◆ **Activity**
From the listing below, pull out the lines that hold "thực".

Source records START

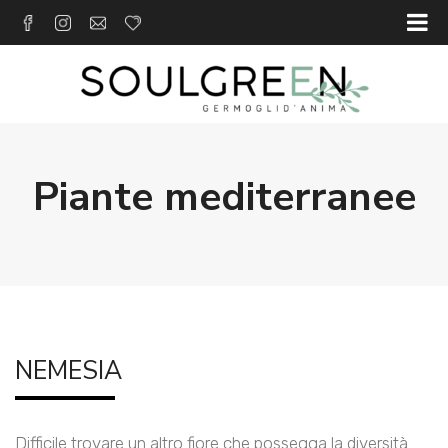
Piante mediterranee
NEMESIA
Difficile trovare un altro fiore che possegga la diversità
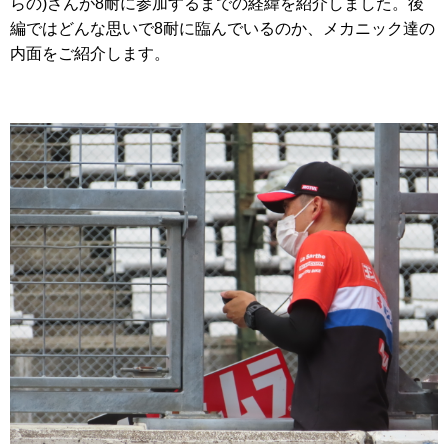
らの)さんが8耐に参加するまでの経緯を紹介しました。後
編ではどんな思いで8耐に臨んでいるのか、メカニック達の
内面をご紹介します。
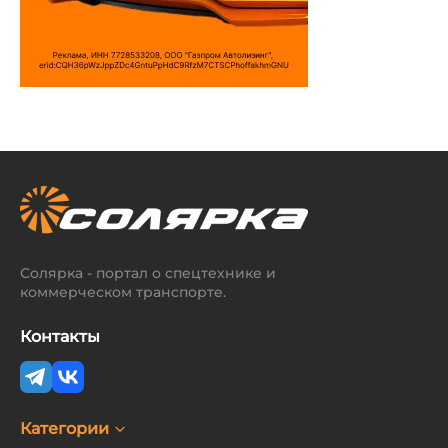
Солярка - портал о спецтехнике и
коммерческом транспорте.
Контакты
Категории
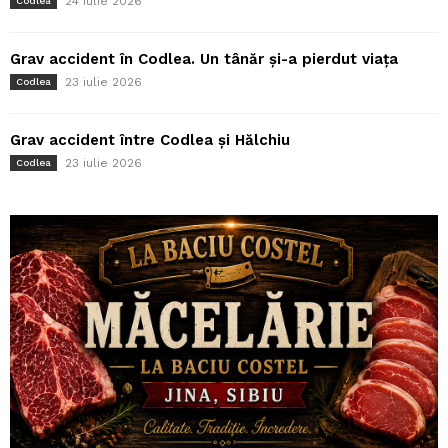
24 iulie 2026
Codlea
Grav accident în Codlea. Un tânăr și-a pierdut viața
23 iulie 2026
Codlea
Grav accident între Codlea și Hălchiu
23 iulie 2026
Codlea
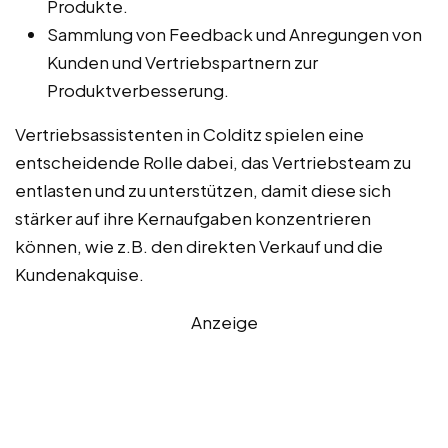
Produkte.
Sammlung von Feedback und Anregungen von
Kunden und Vertriebspartnern zur
Produktverbesserung.
Vertriebsassistenten in Colditz spielen eine
entscheidende Rolle dabei, das Vertriebsteam zu
entlasten und zu unterstützen, damit diese sich
stärker auf ihre Kernaufgaben konzentrieren
können, wie z.B. den direkten Verkauf und die
Kundenakquise.
Anzeige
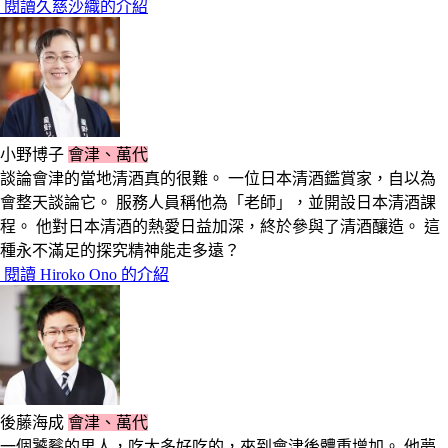
閱讀久慈沙織的介紹
小野博子
會津、萬代
談論會津的當地清酒真的很難。 一位日本清酒鑑賞家，自以為
會整天談論它。 服務人員稱他為「老師」，並開設日本清酒課
程。 他對日本清酒的熱愛日益加深，終於參與了清酒釀造。 這
種永不滿足的探究精神能走多遠？
閱讀 Hiroko Ono 的介紹
後藤海成
會津、萬代
一個饕餮的男人，吃太多好吃的，來到會津後體重增加。 他夢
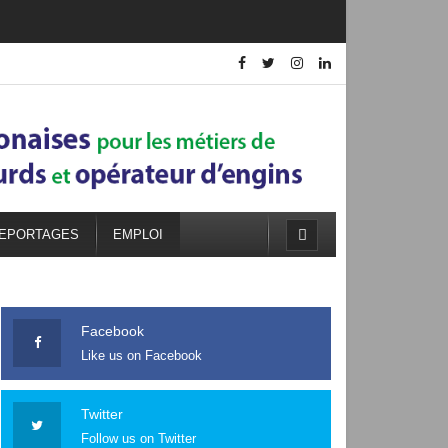
EPORTAGES
EMPLOI
Facebook
Like us on Facebook
Twitter
Follow us on Twitter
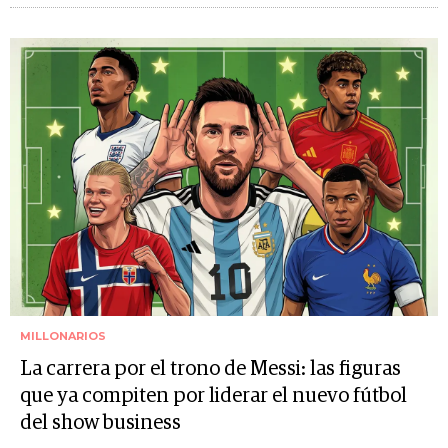
MILLONARIOS
La carrera por el trono de Messi: las figuras
que ya compiten por liderar el nuevo fútbol
del show business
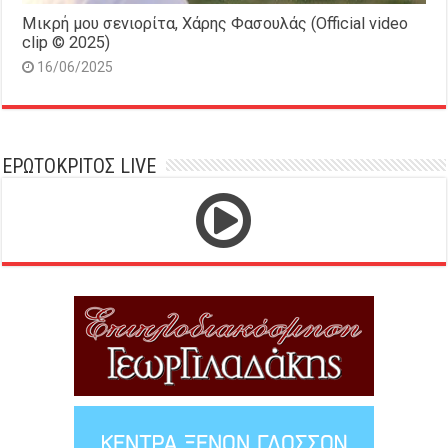
Μικρή μου σενιορίτα, Χάρης Φασουλάς (Official video
clip © 2025)
16/06/2025
ΕΡΩΤΟΚΡΙΤΟΣ LIVE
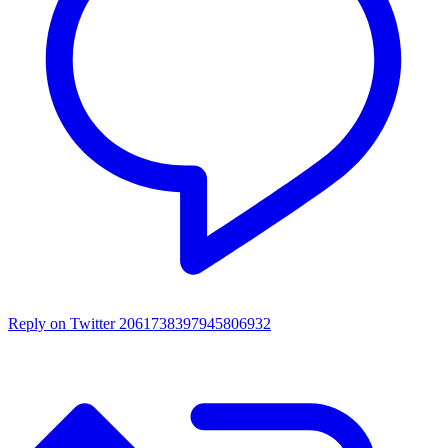
Reply on Twitter 2061738397945806932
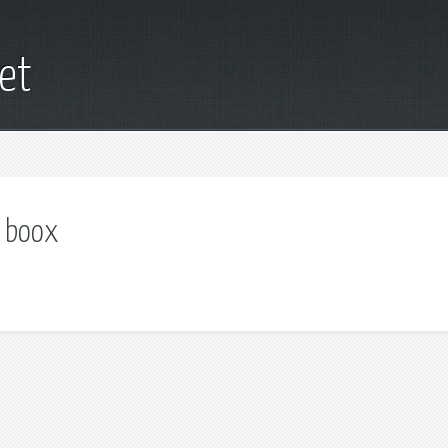
net
 boox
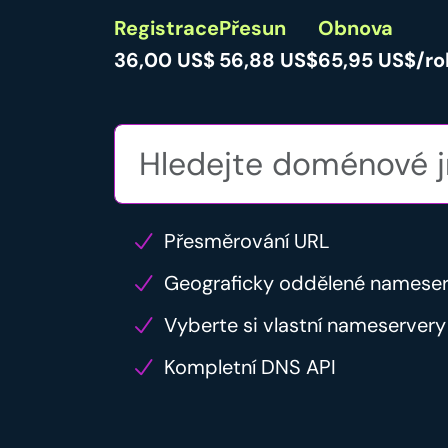
Registrace
Přesun
Obnova
36,00 US$
56,88 US$
65,95 US$/ro
Přesměrování URL
Geograficky oddělené namese
Vyberte si vlastní nameservery
Kompletní DNS API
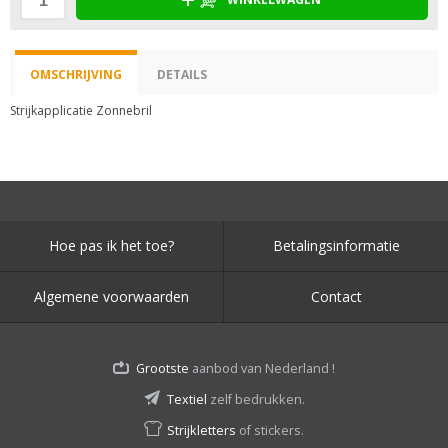
OMSCHRIJVING
DETAILS
Strijkapplicatie Zonnebril
Hoe pas ik het toe?
Betalingsinformatie
Algemene voorwaarden
Contact
Grootste
aanbod van Nederland !
Textiel
zelf bedrukken.
Strijkletters
of stickers.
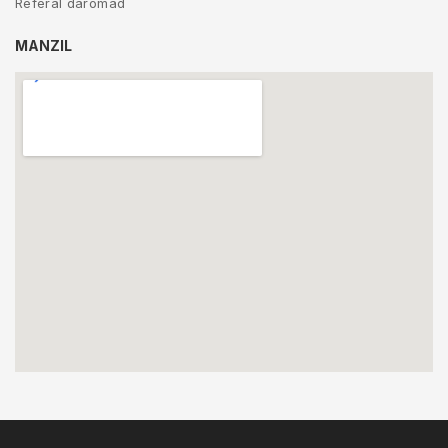
Referal daromad
MANZIL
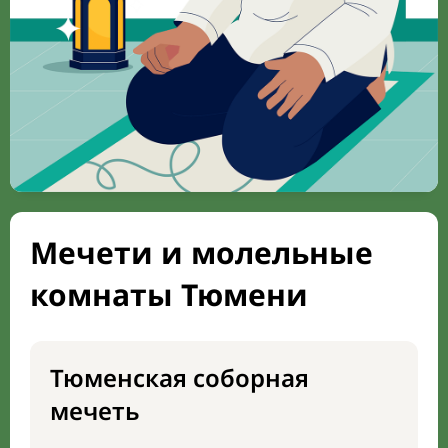
Мечети и молельные
комнаты Тюмени
Тюменская соборная
мечеть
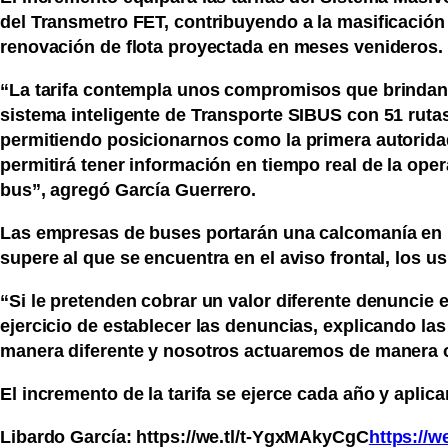
del Transmetro FET, contribuyendo a la masificación
renovación de flota proyectada en meses venideros.
“La tarifa contempla unos compromisos que brindan s
sistema inteligente de Transporte SIBUS con 51 rut
permitiendo posicionarnos como la primera autoridad
permitirá tener información en tiempo real de la op
bus”, agregó García Guerrero.
Las empresas de buses portarán una calcomanía en la 
supere al que se encuentra en el aviso frontal, los
“Si le pretenden cobrar un valor diferente denuncie e
ejercicio de establecer las denuncias, explicando la
manera diferente y nosotros actuaremos de manera op
El incremento de la tarifa se ejerce cada año y aplic
Libardo García: https://we.tl/t-YgxMAkyCgC
https://w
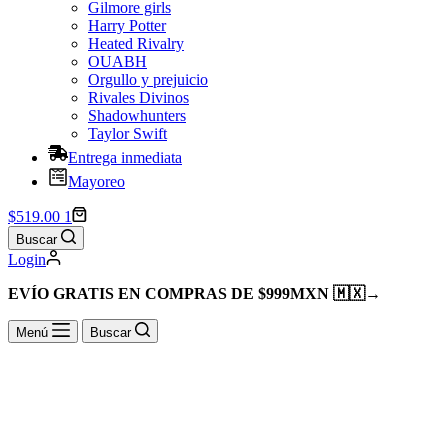
Gilmore girls
Harry Potter
Heated Rivalry
OUABH
Orgullo y prejuicio
Rivales Divinos
Shadowhunters
Taylor Swift
Entrega inmediata
Mayoreo
Shopping
$
519.00
1
cart
Buscar
Login
EVÍO GRATIS EN COMPRAS DE $999MXN 🇲🇽
→
Menú
Buscar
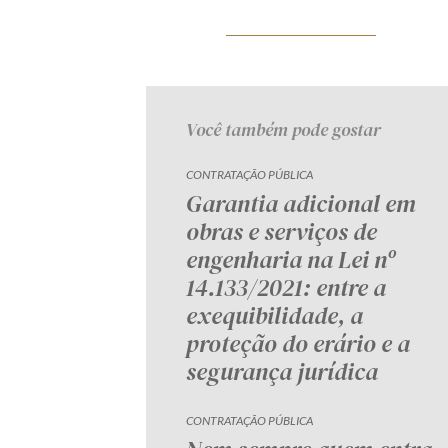
Você também pode gostar
CONTRATAÇÃO PÚBLICA
Garantia adicional em
obras e serviços de
engenharia na Lei nº
14.133/2021: entre a
exequibilidade, a
proteção do erário e a
segurança jurídica
CONTRATAÇÃO PÚBLICA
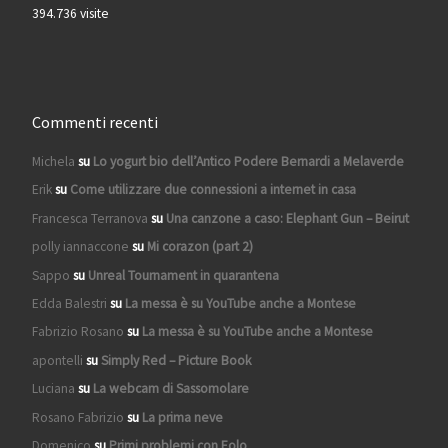
394.736 visite
Commenti recenti
Michela
su
Lo yogurt bio dell’Antico Podere Bernardi a Melaverde
Erik
su
Come utilizzare due connessioni a internet in casa
Francesca Terranova
su
Una canzone a caso: Elephant Gun – Beirut
polly iannaccone
su
Mi corazon (part 2)
Sappo
su
Unreal Tournament in quarantena
Edda Balestri
su
La messa è su YouTube anche a Montese
Fabrizio Rosano
su
La messa è su YouTube anche a Montese
apontelli
su
Simply Red – Picture Book
Luciana
su
La webcam di Sassomolare
Rosano Fabrizio
su
La prima neve
Domenico
su
Primi problemi con Eolo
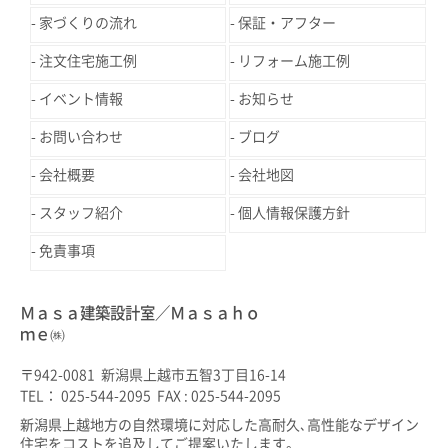
家づくりの流れ
保証・アフター
注文住宅施工例
リフォーム施工例
イベント情報
お知らせ
お問い合わせ
ブログ
会社概要
会社地図
スタッフ紹介
個人情報保護方針
免責事項
Ｍａｓａ建築設計室／Ｍａｓａｈｏ
ｍｅ㈱
〒942-0081 新潟県上越市五智3丁目16-14
TEL： 025-544-2095 FAX : 025-544-2095
新潟県上越地方の自然環境に対応した高耐久､高性能なデザイン
住宅をコストを追及してご提案いたします。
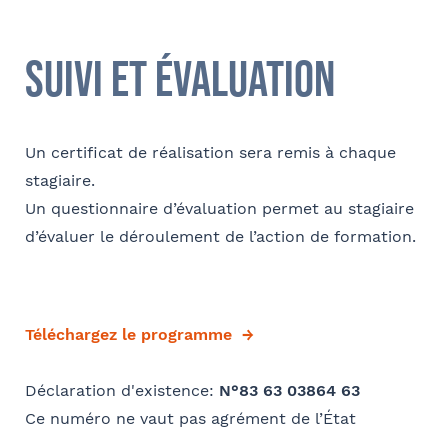
Société
Ville
suivi et évaluation
Conformément à la loi « informatique et libertés » du 6 janvier 1978
modifiée en 2004, vous bénéficiez d’un droit d’accès et de
Fonction
rectification aux informations qui vous concernent, que vous pouvez
exercer en adressant un mail à communication@barthelemy-
Un certificat de réalisation sera remis à chaque
avocats.com
stagiaire.
Un questionnaire d’évaluation permet au stagiaire
E-mail
d’évaluer le déroulement de l’action de formation.
Bureau formateur
Téléchargez le programme
Déclaration d'existence:
N°83 63 03864 63
Ce numéro ne vaut pas agrément de l’État
Commentaire
- FACULTATIF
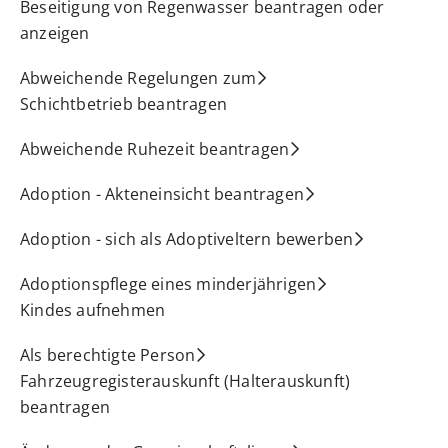
Beseitigung von Regenwasser beantragen oder
anzeigen
Abweichende Regelungen zum
Schichtbetrieb beantragen
Abweichende Ruhezeit beantragen
Adoption - Akteneinsicht beantragen
Adoption - sich als Adoptiveltern bewerben
Adoptionspflege eines minderjährigen
Kindes aufnehmen
Als berechtigte Person
Fahrzeugregisterauskunft (Halterauskunft)
beantragen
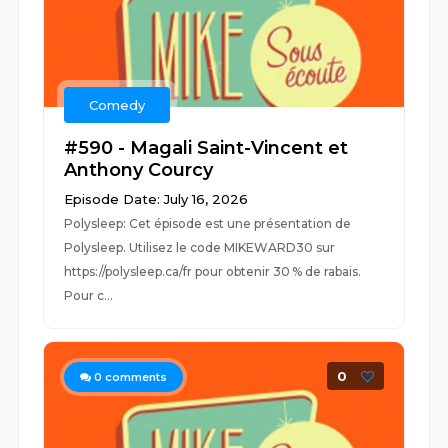
Comedy
#590 - Magali Saint-Vincent et
Anthony Courcy
Episode Date: July 16, 2026
Polysleep: Cet épisode est une présentation de
Polysleep. Utilisez le code MIKEWARD30 sur
https://polysleep.ca/fr pour obtenir 30 % de rabais.
Pour c...
0
0
comments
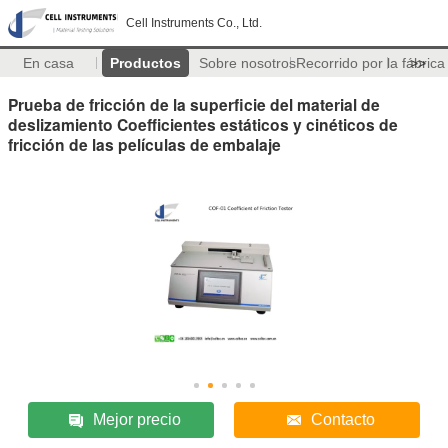
Cell Instruments Co., Ltd.
En casa
Productos
Sobre nosotros
Recorrido por la fábrica
>>
Prueba de fricción de la superficie del material de
deslizamiento Coefficientes estáticos y cinéticos de
fricción de las películas de embalaje
Mejor precio
Contacto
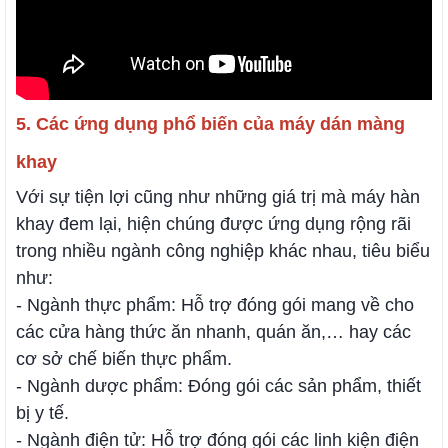
5. Các ứng dụng phổ biến của máy dán màng
khay
Với sự tiện lợi cũng như những giá trị mà máy hàn
khay đem lại, hiện chúng được ứng dụng rộng rãi
trong nhiều ngành công nghiệp khác nhau, tiêu biểu
như:
- Ngành thực phẩm: Hỗ trợ đóng gói mang về cho
các cửa hàng thức ăn nhanh, quán ăn,… hay các
cơ sở chế biến thực phẩm.
- Ngành dược phẩm: Đóng gói các sản phẩm, thiết
bị y tế.
- Ngành điện tử: Hỗ trợ đóng gói các linh kiện điện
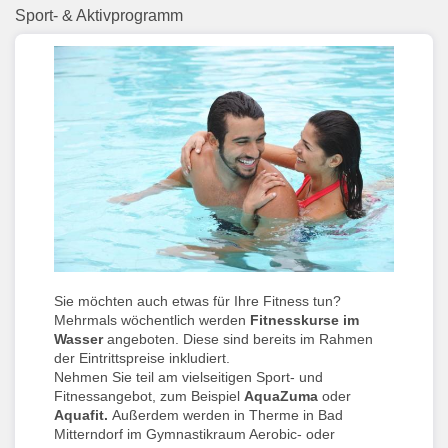
Sport- & Aktivprogramm
Sie möchten auch etwas für Ihre Fitness tun?
Mehrmals wöchentlich werden
Fitnesskurse im
Wasser
angeboten. Diese sind bereits im Rahmen
der Eintrittspreise inkludiert.
Nehmen Sie teil am vielseitigen Sport- und
Fitnessangebot, zum Beispiel
AquaZuma
oder
Aquafit.
Außerdem werden in Therme in Bad
Mitterndorf im Gymnastikraum Aerobic- oder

Source records END

◆ **Task response**
- Ngành thực phẩm: Hỗ trợ đóng gói mang về cho
cơ sở chế biến thực phẩm.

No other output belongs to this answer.